The Glass House is best understood as a pavilion for viewing the surrounding landscape. Invisible from the road, the house sits on a promontory overlooking a pond with views towards the woods beyond. The house is 55 feet long and 33 feet wide, with 1,815 square feet. Each of the four exterior walls is punctuated by a centrally located glass door that opens onto the landscape. The house, which ushered the International Style into residential American architecture, is iconic because of its innovative use of materials and its seamless integration into the landscape. Philip Johnson, who lived in the Glass House from 1949 until his death in 2005, conceived of it as half a composition, completed by the Brick House. Both buildings were designed in 1945-48.
Since its completion in 1949, the building and decor have not strayed from their original design. Most of the furniture came from Johnson’s New York apartment, designed in 1930 by Mies van der Rohe. In fact, Mies designed the now iconic daybed specifically for Johnson. A seventeenth-century painting attributed to Nicolas Poussin stands in the living room. The image, Burial of Phocion, depicts a classical landscape and was selected specifically for the house by Alfred H. Barr, Jr., the first director of the Museum of Modern Art. The sculpture, Two Circus Women, by Elie Nadelman stands opposite. It is a small version of a marble sculpture that is in the lobby of the New York State Theater (now David H. Koch Theater) at Lincoln Center in 1964.
The floor plan of the Glass House reveals a fairly traditional living space. Although there are no walls, Philip Johnson referred to areas within the rectangular, loft-like space as “rooms.” There is a kitchen, dining room, living room, bedroom, hearth area, bathroom, and an entrance area. Despite the very modern style of the house, the layout could easily be a colonial home, something Johnson noted.

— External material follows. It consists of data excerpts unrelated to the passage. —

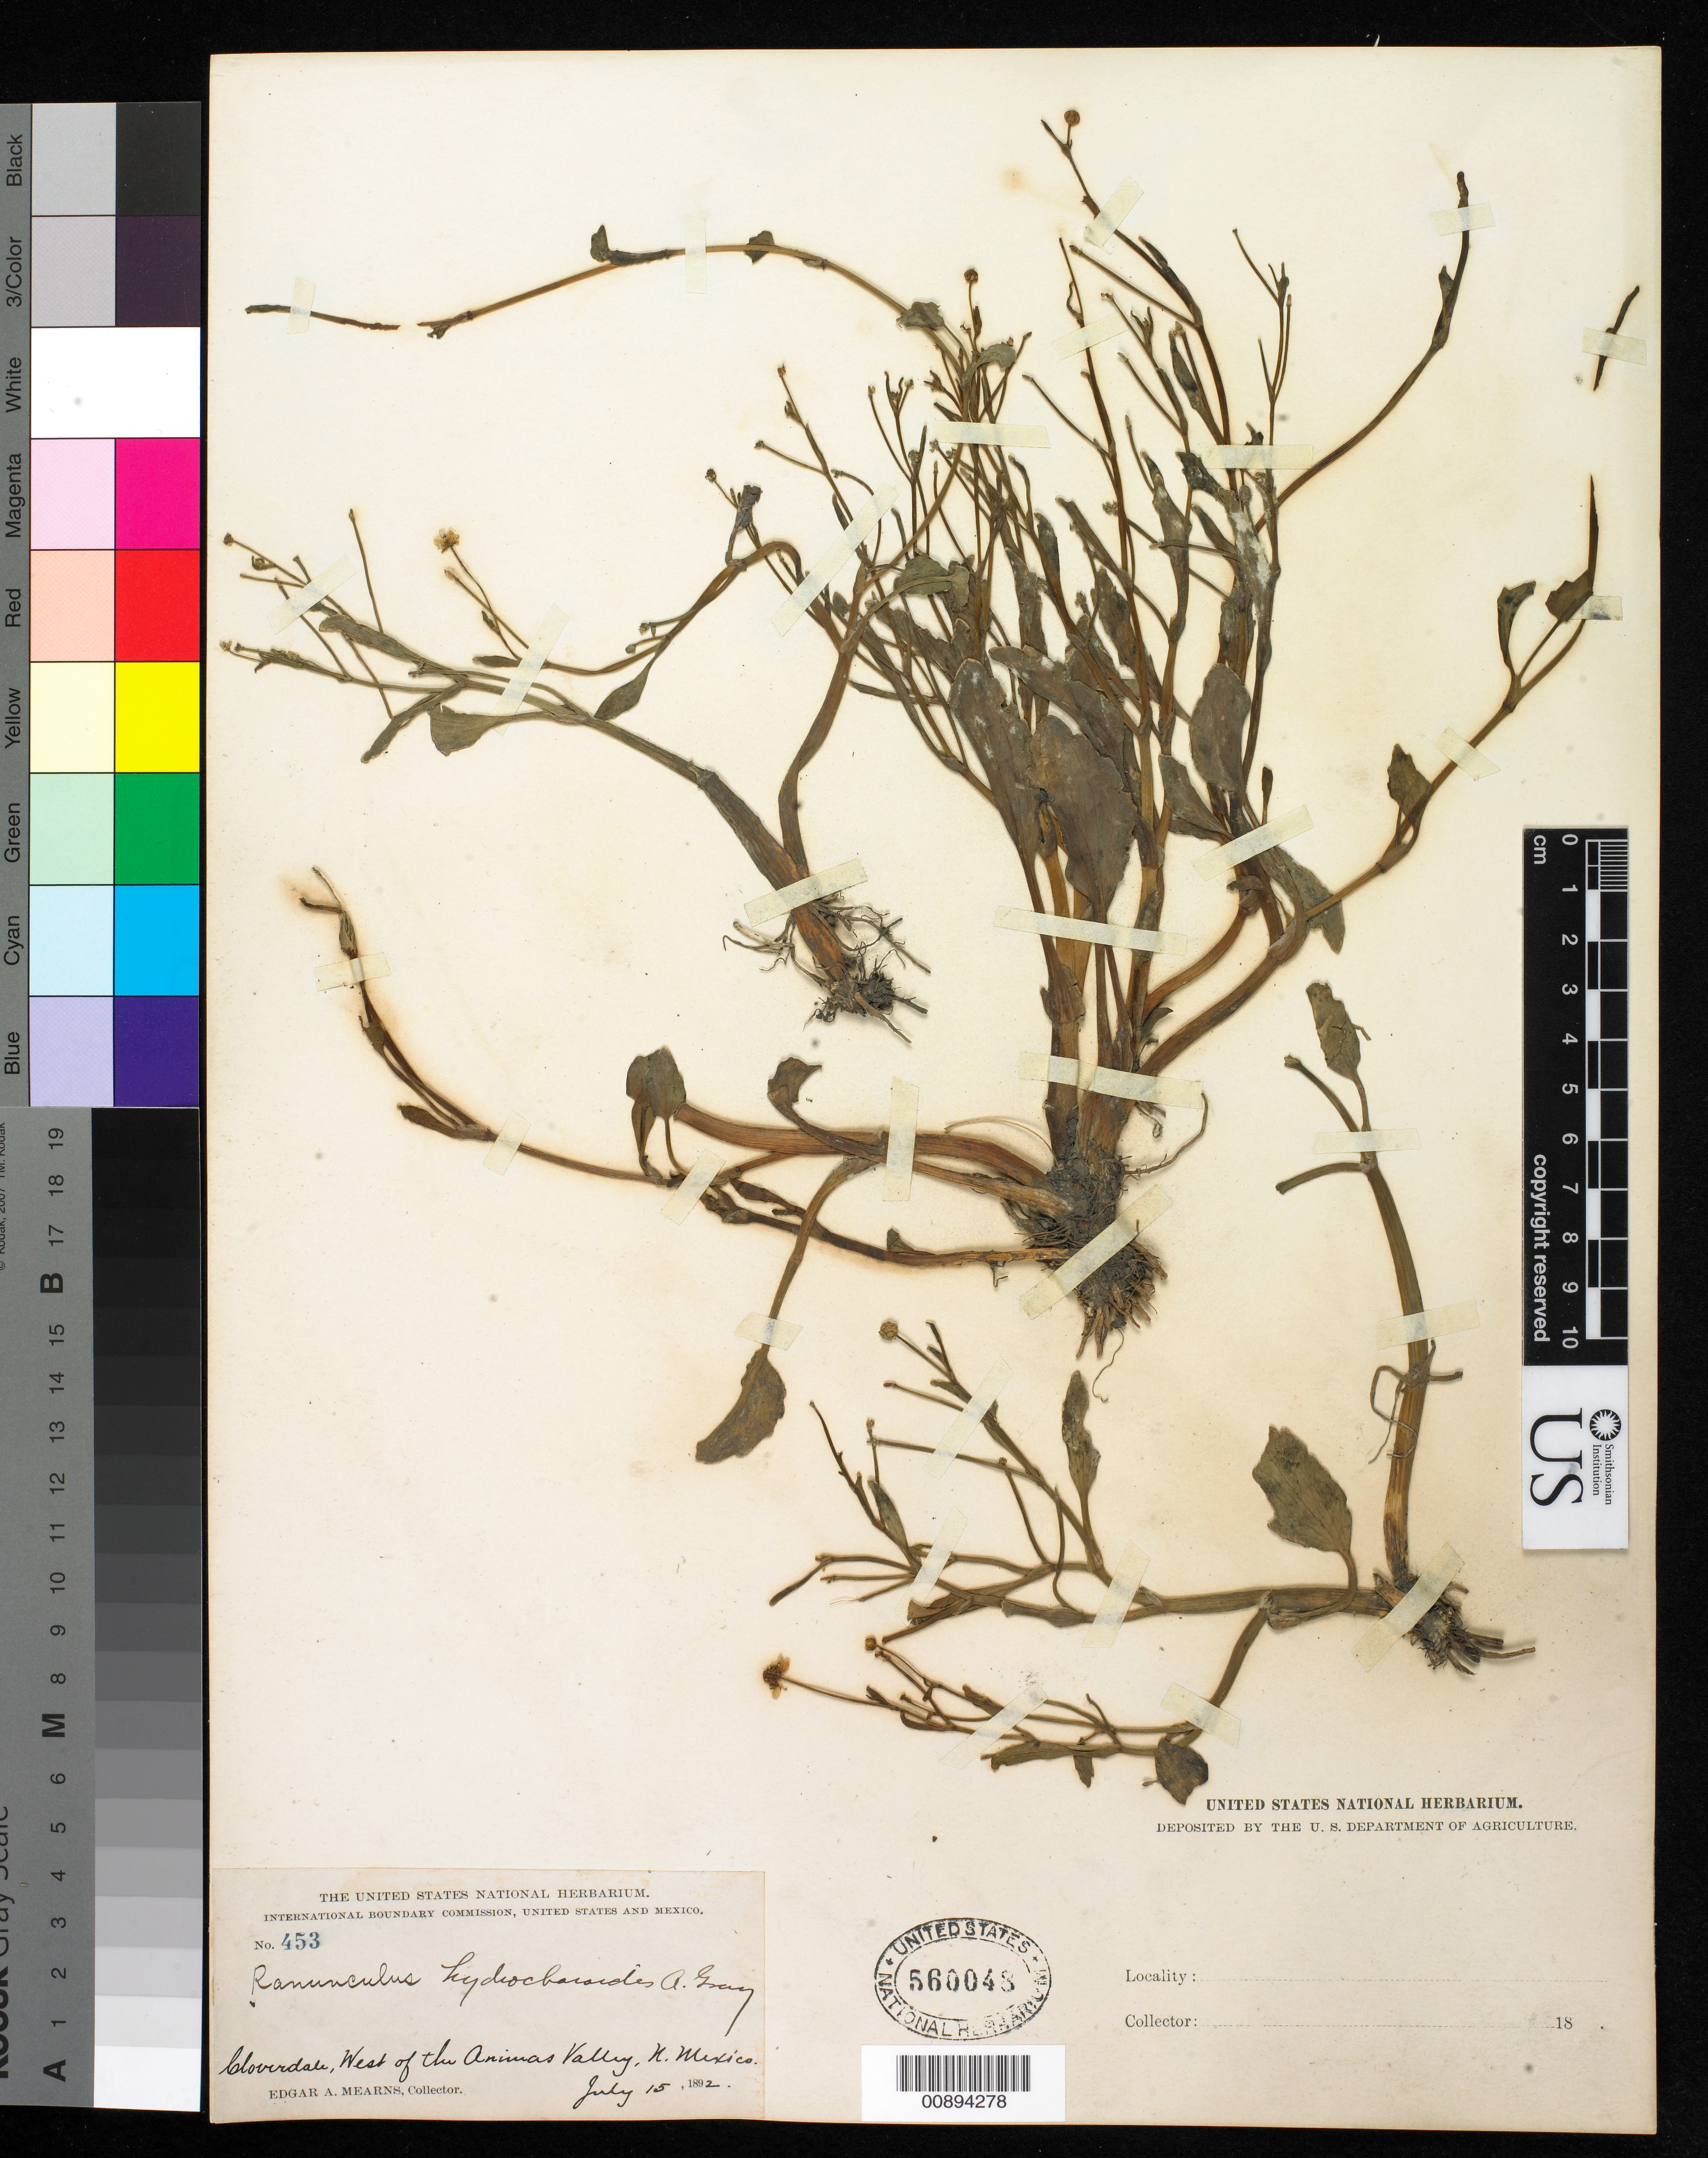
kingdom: Plantae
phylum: Tracheophyta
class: Magnoliopsida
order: Ranunculales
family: Ranunculaceae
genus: Ranunculus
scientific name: Ranunculus hydrocharoides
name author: A. Gray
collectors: E. A. Mearns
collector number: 453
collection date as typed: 15 Jul 1892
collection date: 1892-07-15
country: United States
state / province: New Mexico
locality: Cloverdale, west of the Animas Valley, New Mexico.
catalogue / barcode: US 560048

As detailed in the floor plan, the placement of furniture throughout the house is precise. A rug defines the living room area, while seating around a low table anchors the space. The living room is the focal point of the house, and like nested boxes, it is the center from which the site is successively occupied: living room, house, courtyard, and landscape. The fixed furniture plan contrasts with the surrounding landscape, which is ever-changing through weather and season.
The “room” with the greatest privacy is the bedroom, which also contains a small desk. It is separated from the living room by a series of built-in storage cabinets with walnut veneer. Although today open space floor-plans are common, it was highly unusual in 1949.